Pour pouvoir recentrer le débat sur des bases scientifiques et non idéologiques, il est aussi important d’identifier les arguments qui pourraient être utilisés par les adversaires de la légalisation et y répondre sereinement :
- « On ne peut pas légaliser un produit fortement dosé et donc dangereux » : cet argument ne tient pas alors que les drogues les plus dangereuses, et de loin, sont des drogues licites (tabac, alcool). Au contraire, la légalisation permet précisément d’encadrer la teneur en principe actif et de réduire les risques liés à la consommation, du moins pour l’alcool[3].
- « Le cannabis est bien plus dangereux que ce qu’on dit » : cet argument, ancien, est celui de l’opinion contre la science. Les dangers de ces nouveaux produits doivent être comparés avec ceux des autres drogues légales ou illégales sur le marché, par exemple avec les dangers du binge drinking (alcool à très fortes doses en une seule occasion). A cet égard, il serait utile, et méthodologiquement facile, d’actualiser les travaux sur la dangerosité respective des drogues légales et illégales de Roques et Nutt pour avoir une échelle de dangerosité des drogues, et non pas jouer sur les peurs.
- « Les trafiquants vont proposer des produits plus attractifs (plus dosés) en cas de légalisation » : ce serait oublier que c’est déjà le cas – la hausse des taux de THC n’est pas si nouvelle – alors que le cannabis est illégal. Par ailleurs, les produits de synthèse les plus divers sont une industrie clandestine en pleine expansion et, légalisation ou pas, ils sont de toute façon conçus pour échapper à toute réglementation.

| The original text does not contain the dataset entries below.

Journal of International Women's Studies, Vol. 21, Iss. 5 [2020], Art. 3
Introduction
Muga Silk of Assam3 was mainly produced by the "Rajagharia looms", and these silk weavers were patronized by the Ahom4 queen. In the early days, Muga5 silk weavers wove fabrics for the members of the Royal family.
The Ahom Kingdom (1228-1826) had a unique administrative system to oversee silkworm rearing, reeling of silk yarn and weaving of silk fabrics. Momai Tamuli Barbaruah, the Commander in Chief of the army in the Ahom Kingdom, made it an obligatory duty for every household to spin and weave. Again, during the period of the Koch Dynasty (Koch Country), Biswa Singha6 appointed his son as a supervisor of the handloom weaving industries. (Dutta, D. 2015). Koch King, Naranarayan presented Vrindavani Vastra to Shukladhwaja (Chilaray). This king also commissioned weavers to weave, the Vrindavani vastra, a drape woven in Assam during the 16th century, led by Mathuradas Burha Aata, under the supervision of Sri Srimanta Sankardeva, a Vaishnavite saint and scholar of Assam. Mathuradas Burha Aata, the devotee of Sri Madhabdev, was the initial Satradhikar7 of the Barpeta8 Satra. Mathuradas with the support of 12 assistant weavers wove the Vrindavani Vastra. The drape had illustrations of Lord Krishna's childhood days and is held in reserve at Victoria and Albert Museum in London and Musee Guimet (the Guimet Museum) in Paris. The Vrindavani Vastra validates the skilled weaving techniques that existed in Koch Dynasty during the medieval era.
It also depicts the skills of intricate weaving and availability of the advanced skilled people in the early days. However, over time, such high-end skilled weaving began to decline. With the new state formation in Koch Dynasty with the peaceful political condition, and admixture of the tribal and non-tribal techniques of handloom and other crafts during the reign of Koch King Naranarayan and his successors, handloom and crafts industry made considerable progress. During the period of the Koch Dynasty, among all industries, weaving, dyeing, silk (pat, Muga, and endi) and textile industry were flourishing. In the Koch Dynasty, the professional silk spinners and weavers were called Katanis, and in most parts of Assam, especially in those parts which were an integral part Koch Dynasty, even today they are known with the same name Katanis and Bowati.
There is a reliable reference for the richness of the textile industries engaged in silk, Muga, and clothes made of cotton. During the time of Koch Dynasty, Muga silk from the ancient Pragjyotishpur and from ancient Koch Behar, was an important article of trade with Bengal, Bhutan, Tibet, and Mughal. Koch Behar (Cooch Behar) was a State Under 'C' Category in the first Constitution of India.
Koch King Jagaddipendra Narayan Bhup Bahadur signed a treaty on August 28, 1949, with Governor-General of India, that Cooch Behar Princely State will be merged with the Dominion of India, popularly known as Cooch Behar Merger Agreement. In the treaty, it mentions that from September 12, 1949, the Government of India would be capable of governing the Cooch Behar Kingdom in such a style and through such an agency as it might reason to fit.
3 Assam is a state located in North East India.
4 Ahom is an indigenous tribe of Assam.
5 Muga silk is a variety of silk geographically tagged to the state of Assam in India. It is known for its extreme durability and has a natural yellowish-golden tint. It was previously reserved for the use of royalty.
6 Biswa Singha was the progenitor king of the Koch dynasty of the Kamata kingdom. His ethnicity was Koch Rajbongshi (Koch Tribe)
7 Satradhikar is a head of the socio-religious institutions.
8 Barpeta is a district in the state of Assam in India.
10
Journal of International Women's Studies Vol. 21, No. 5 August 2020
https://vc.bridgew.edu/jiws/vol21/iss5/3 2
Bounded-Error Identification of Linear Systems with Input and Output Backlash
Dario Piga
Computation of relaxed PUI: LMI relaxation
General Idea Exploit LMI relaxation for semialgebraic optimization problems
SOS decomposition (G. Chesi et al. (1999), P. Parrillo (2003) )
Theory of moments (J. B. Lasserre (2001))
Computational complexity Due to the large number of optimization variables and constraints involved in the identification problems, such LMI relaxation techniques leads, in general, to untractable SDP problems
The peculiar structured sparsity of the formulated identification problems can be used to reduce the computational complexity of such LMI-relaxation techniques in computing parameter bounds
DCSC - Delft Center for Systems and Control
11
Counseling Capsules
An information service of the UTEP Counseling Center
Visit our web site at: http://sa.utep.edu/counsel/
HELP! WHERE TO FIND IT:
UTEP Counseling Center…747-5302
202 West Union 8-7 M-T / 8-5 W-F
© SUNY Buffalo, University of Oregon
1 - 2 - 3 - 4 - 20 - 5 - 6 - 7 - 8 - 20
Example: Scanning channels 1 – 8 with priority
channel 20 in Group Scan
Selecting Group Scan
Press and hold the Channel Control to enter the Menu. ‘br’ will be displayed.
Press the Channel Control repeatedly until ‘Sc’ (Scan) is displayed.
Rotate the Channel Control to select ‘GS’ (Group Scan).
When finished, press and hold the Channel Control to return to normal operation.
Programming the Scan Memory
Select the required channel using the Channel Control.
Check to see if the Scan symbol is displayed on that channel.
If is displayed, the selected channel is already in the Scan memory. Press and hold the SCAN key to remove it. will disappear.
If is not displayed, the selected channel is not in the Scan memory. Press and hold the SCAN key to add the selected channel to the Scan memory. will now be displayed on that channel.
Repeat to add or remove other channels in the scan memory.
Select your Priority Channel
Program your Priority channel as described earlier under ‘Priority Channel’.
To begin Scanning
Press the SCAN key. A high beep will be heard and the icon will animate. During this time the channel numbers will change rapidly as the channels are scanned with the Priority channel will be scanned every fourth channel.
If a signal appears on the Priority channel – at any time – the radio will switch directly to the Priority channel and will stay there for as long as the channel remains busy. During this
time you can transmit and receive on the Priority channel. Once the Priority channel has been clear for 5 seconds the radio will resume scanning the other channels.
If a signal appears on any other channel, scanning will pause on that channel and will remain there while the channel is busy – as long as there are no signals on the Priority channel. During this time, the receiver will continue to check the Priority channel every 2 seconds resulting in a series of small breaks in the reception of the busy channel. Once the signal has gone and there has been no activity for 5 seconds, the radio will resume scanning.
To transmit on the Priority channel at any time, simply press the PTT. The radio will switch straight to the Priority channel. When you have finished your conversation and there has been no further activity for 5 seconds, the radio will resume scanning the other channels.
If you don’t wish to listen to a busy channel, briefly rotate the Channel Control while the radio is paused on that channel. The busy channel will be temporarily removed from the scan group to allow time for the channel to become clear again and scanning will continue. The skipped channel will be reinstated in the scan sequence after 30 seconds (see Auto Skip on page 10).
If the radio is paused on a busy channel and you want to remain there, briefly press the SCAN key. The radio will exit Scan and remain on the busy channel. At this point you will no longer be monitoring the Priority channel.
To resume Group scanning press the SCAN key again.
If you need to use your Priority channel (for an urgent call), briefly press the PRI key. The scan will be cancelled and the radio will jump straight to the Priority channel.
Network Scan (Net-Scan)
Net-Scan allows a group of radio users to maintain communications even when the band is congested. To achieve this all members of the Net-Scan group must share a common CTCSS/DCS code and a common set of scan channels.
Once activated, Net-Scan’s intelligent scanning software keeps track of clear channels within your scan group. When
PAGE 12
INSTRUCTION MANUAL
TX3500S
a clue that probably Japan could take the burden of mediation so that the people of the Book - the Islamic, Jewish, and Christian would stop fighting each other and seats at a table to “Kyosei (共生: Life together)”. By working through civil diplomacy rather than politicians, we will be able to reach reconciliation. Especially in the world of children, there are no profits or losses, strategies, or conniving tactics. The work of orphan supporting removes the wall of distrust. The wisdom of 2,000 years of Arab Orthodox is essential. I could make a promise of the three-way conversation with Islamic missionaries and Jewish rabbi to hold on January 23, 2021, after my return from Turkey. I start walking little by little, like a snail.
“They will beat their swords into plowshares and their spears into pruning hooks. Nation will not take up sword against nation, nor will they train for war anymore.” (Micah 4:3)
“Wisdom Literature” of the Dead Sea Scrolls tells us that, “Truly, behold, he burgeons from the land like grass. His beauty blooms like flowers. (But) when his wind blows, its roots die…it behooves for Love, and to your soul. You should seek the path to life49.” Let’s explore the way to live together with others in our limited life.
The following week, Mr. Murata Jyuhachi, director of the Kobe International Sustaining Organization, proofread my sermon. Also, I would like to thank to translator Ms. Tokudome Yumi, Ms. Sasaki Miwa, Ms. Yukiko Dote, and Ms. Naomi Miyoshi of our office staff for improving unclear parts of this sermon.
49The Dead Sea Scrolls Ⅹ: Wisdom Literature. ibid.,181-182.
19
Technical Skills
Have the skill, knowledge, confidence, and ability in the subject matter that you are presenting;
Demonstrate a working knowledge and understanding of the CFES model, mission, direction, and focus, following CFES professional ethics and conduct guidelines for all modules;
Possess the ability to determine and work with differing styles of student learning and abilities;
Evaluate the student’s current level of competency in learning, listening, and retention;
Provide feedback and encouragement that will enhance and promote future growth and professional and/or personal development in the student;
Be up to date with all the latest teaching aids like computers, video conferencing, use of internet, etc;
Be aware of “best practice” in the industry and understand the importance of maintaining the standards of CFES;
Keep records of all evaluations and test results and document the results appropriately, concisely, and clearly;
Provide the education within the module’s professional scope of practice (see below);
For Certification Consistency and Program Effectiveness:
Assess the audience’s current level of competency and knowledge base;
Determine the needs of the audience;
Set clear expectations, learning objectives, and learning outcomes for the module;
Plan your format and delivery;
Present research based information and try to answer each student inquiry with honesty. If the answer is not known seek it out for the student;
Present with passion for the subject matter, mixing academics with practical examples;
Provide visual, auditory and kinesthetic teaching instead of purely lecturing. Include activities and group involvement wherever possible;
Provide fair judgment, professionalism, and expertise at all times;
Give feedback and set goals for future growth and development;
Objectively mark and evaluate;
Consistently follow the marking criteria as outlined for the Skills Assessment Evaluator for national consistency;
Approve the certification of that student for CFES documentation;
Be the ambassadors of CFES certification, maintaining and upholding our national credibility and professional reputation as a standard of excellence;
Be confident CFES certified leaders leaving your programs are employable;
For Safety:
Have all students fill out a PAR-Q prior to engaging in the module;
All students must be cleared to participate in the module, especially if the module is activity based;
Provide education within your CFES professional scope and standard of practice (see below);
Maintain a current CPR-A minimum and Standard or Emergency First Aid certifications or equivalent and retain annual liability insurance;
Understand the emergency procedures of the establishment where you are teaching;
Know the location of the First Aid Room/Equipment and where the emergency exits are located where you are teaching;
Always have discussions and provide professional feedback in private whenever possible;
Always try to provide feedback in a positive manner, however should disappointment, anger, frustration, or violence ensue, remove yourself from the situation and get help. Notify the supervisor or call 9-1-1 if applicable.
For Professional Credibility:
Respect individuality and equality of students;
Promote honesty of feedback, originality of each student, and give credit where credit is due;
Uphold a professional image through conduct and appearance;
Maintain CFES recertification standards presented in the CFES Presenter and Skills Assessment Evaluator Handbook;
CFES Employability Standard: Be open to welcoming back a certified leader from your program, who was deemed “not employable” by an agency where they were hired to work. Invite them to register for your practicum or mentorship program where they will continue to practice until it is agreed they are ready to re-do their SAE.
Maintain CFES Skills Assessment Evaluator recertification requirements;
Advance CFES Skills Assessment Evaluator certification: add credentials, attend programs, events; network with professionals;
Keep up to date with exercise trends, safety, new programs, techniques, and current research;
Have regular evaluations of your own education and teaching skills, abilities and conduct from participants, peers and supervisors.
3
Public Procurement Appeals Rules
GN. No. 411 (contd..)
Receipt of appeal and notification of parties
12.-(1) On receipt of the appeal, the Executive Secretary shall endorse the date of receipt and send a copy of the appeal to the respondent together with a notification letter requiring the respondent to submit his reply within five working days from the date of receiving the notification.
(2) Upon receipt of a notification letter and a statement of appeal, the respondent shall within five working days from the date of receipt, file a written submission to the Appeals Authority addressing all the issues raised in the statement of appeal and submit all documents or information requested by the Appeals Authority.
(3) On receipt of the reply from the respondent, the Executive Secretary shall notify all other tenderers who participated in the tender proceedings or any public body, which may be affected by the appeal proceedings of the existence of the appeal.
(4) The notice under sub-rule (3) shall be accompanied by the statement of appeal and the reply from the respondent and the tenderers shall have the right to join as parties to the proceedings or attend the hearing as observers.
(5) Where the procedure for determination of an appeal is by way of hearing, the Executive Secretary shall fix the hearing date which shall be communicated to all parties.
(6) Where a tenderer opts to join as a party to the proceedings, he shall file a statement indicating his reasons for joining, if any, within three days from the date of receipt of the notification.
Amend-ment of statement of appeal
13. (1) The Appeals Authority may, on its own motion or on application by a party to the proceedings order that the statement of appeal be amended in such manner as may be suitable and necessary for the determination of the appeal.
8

- « Le marché illégal va persister en cas de légalisation » : La légalisation du cannabis réduirait la possibilité pour les trafiquants de vendre les produits les plus consommés et les cantonnerait à des produits dont il serait facile de démontrer qu’ils sont plus dangereux que ceux du commerce légal par leur teneur en principe actif, mais aussi parce que leur composition est incertaine. L’alcool à 90° est interdit à la vente et à la consommation, et les alcools de contrebande peuvent être très dangereux (risque de cécité et de mort avec l’alcool méthylique). On ne va pas pour autant interdire tous les alcools car le marché régulé permet une intervention de la puissance publique pour réduire les risques des alcools consommés.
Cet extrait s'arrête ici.